Studio album by 2 Live Crew
- Released: April 7, 1998
- Recorded: 1998
- Genre: Hip hop
- Length: 1:10:00
- Label: Lil' Joe Records
- Producer: Joseph Weinberger (exec.); Disco Rick; Beat Master Clay D.; DJ Spin; Mike "Fresh" McCray; Brother Marquis; Fresh Kid Ice;

2 Live Crew chronology
| Shake a Lil' Somethin' (1996) | The Real One (1998) |  |

= The Real One =

The Real One is the eighth and final studio album by American hip hop group 2 Live Crew. It was released on April 7, 1998, via Lil' Joe Records and, with the absence of Mr. Mixx, was produced by various producers. The album peaked at #59 on the Top R&B/Hip-Hop Albums. By the time of this album, Mr. Mixx had again left the group and shortly after the release of this album, Brother Marquis left as well.

Its single "2 Live Party" featuring KC of KC and the Sunshine Band and Freak Nasty peaked at #52 on the Hot R&B/Hip-Hop Songs and #9 on the Hot Rap Songs, and title single "The Real One" featuring Ice-T peaked at #60 on the Hot R&B/Hip-Hop Songs and #9 on the Hot Rap Songs.
■ ■ ■ ■
Assigned task a
Reproduce the part of the album article from "The Real One is" up to and including "Hot Rap Songs.".

Extracted data entries:
■ ■ ■ ■
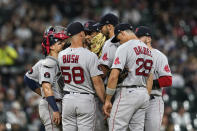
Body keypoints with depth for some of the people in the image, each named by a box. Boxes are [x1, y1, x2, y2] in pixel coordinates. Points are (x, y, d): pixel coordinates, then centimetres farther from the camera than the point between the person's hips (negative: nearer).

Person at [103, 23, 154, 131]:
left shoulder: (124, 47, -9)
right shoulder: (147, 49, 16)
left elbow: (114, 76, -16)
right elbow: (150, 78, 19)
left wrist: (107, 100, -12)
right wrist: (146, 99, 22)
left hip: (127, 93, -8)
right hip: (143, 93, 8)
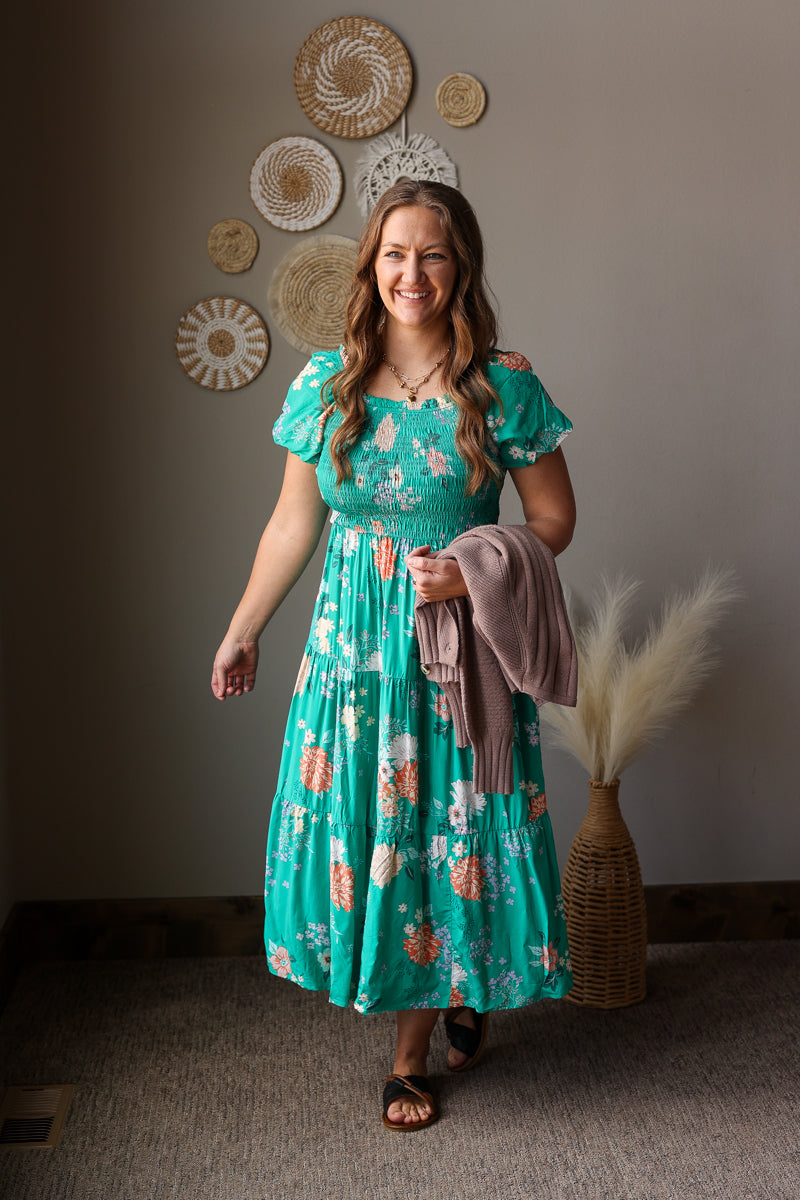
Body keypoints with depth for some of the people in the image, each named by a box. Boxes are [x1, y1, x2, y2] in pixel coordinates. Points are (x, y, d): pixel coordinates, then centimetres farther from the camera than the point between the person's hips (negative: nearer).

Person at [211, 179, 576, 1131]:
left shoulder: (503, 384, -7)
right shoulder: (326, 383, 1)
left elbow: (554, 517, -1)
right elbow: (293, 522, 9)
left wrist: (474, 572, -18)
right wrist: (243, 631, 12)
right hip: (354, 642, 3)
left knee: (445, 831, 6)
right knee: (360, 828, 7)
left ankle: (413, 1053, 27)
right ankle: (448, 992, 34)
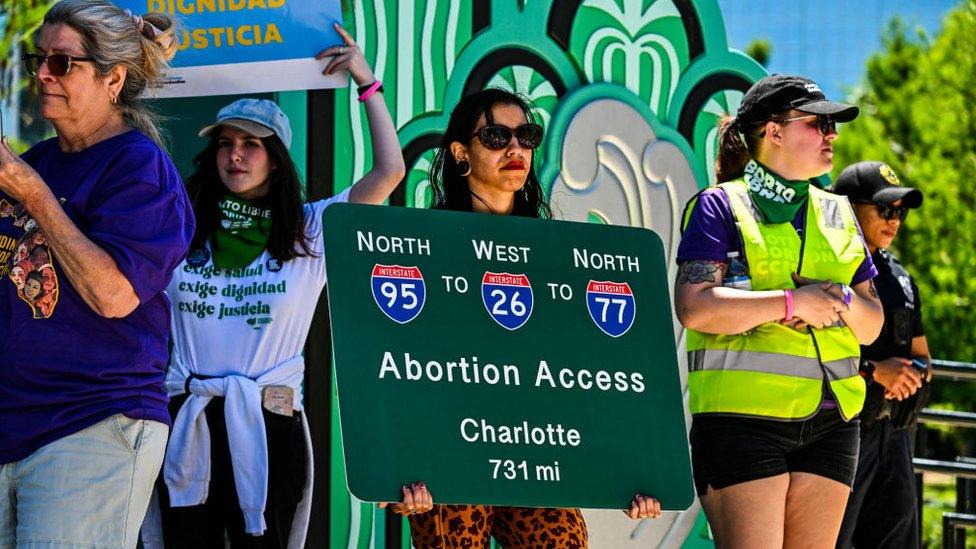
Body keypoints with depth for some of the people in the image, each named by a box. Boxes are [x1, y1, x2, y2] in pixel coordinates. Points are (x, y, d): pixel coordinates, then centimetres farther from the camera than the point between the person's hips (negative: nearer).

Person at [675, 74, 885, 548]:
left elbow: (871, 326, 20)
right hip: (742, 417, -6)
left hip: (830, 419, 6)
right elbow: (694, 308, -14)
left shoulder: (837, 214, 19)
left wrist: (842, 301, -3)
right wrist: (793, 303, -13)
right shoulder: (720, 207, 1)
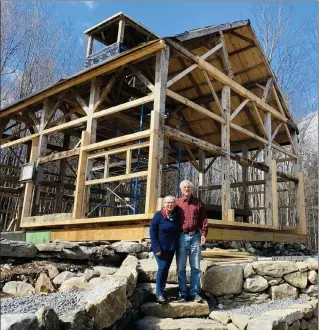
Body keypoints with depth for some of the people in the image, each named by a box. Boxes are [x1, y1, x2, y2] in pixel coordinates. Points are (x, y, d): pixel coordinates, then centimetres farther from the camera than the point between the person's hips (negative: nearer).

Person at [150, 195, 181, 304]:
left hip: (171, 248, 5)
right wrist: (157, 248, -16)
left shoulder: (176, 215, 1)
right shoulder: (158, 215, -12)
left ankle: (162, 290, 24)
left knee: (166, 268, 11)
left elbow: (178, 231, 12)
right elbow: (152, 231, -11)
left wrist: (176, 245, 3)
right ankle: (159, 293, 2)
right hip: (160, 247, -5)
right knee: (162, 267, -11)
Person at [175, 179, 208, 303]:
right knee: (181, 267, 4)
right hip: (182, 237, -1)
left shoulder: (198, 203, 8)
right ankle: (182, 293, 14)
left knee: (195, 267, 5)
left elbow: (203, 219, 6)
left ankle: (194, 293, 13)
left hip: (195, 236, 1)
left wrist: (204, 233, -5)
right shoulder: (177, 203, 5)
■ ■ ■ ■
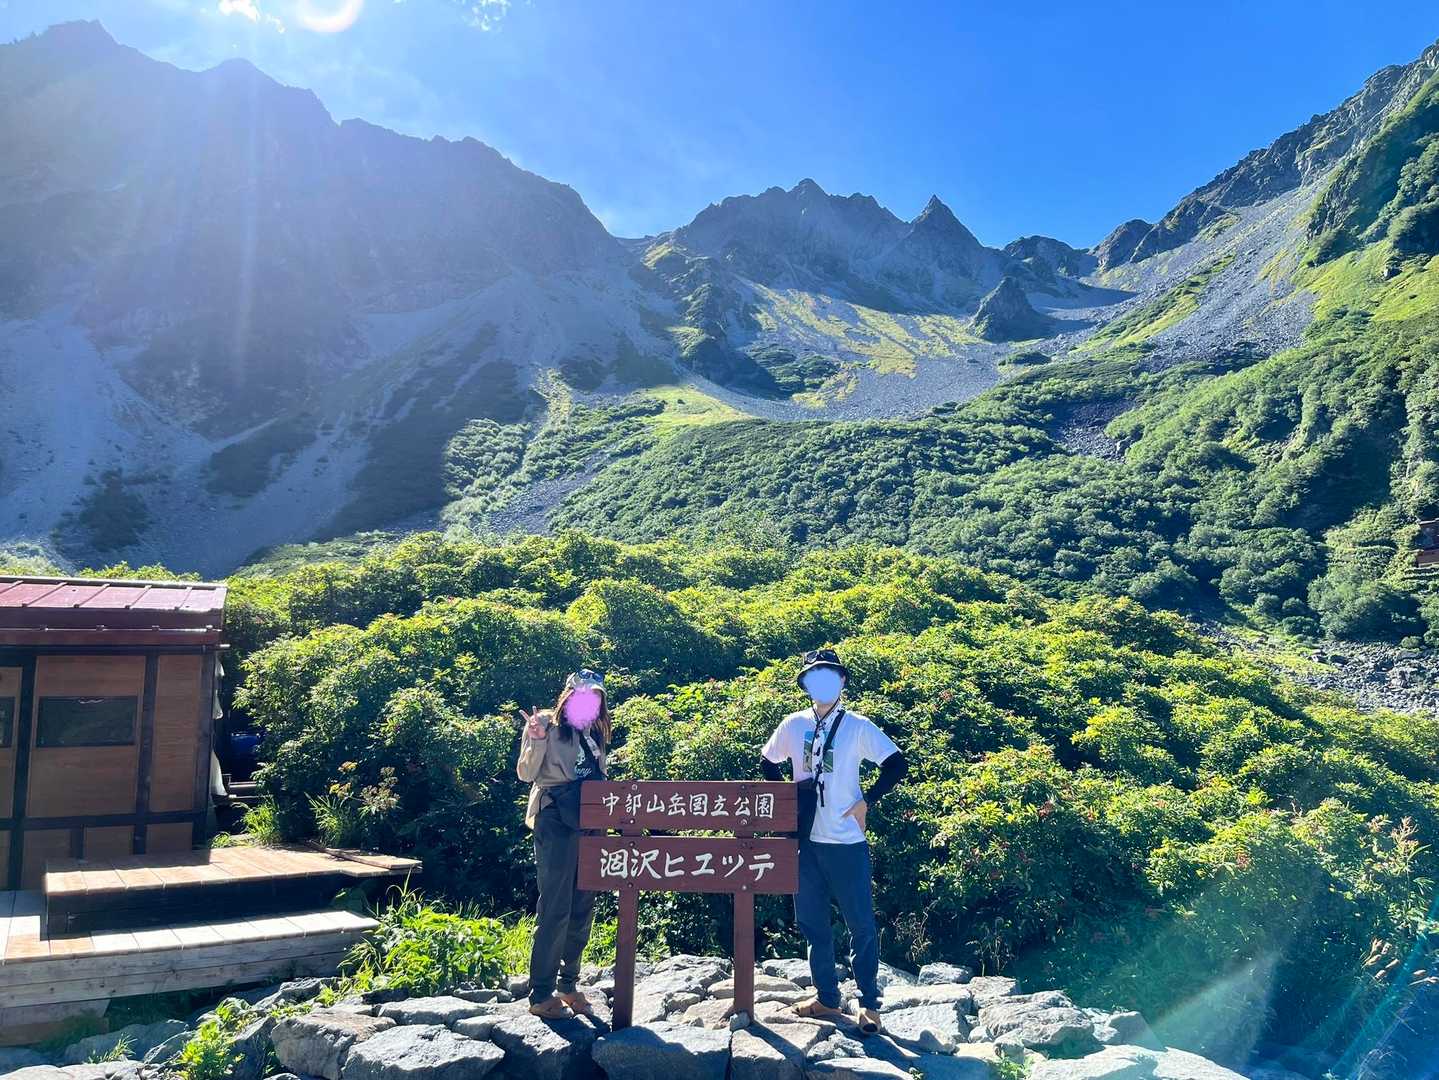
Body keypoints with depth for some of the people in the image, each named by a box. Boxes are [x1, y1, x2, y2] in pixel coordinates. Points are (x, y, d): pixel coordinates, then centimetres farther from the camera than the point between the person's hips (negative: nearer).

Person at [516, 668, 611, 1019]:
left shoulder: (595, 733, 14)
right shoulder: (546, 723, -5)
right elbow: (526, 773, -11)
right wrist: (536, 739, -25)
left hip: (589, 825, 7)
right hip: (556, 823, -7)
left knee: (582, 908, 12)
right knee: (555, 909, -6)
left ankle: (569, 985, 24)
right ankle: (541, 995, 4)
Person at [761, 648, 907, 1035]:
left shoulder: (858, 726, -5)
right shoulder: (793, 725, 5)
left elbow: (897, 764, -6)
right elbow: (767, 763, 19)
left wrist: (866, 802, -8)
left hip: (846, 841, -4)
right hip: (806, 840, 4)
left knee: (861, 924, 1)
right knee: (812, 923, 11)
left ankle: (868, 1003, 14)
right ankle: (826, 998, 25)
■ ■ ■ ■
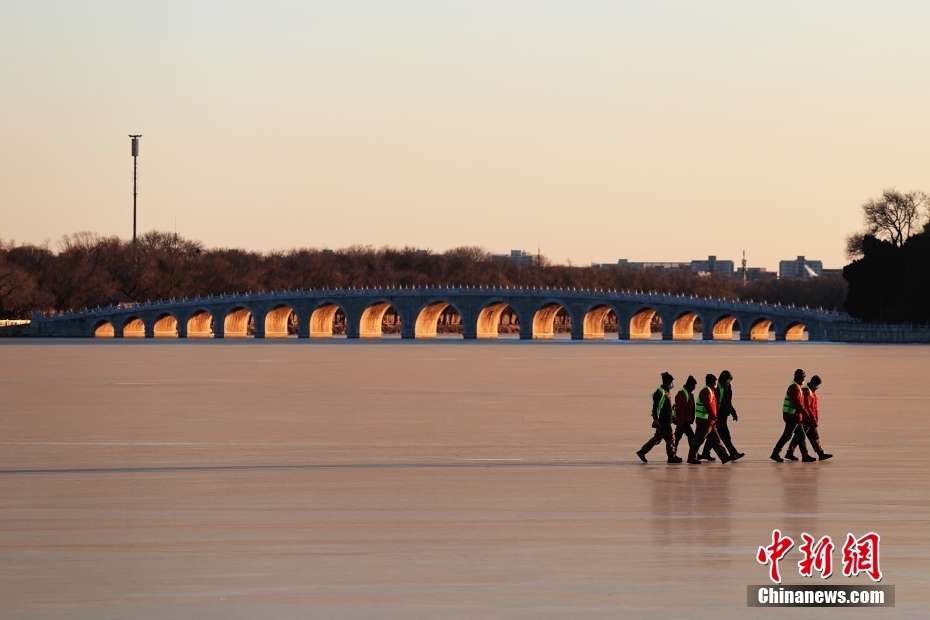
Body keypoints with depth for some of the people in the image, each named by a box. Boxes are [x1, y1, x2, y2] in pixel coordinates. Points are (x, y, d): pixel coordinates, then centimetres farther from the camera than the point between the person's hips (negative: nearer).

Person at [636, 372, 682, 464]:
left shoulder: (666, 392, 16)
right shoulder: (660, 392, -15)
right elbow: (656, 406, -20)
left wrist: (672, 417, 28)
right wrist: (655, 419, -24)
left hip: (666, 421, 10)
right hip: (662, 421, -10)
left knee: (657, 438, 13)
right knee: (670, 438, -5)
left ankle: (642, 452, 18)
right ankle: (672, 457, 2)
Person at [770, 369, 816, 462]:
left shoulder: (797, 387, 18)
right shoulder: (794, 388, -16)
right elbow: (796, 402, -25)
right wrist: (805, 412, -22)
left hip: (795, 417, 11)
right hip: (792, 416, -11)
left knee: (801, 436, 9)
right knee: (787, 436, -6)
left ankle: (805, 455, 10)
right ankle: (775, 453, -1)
■ ■ ■ ■
Assigned task b
In the records, take the lines from the line with "left wrist: (672, 417, 28)" up to and including the line with "right ankle: (775, 453, -1)", and write them out again with "hip" swapped for "hip joint" and all else unchanged. Give only those lines.

Expected output a
The Real One is the eighth and final studio album by American hip hop group 2 Live Crew. It was released on April 7, 1998, via Lil' Joe Records and, with the absence of Mr. Mixx, was produced by various producers. The album peaked at #59 on the Top R&B/Hip-Hop Albums. By the time of this album, Mr. Mixx had again left the group and shortly after the release of this album, Brother Marquis left as well.

Its single "2 Live Party" featuring KC of KC and the Sunshine Band and Freak Nasty peaked at #52 on the Hot R&B/Hip-Hop Songs and #9 on the Hot Rap Songs, and title single "The Real One" featuring Ice-T peaked at #60 on the Hot R&B/Hip-Hop Songs and #9 on the Hot Rap Songs.

Expected output b
left wrist: (672, 417, 28)
right wrist: (655, 419, -24)
left hip joint: (666, 421, 10)
right hip joint: (662, 421, -10)
left knee: (657, 438, 13)
right knee: (670, 438, -5)
left ankle: (642, 452, 18)
right ankle: (672, 457, 2)
Person at [770, 369, 816, 462]:
left shoulder: (797, 387, 18)
right shoulder: (794, 388, -16)
right elbow: (796, 402, -25)
right wrist: (805, 412, -22)
left hip joint: (795, 417, 11)
right hip joint: (792, 416, -11)
left knee: (801, 436, 9)
right knee: (787, 436, -6)
left ankle: (805, 455, 10)
right ankle: (775, 453, -1)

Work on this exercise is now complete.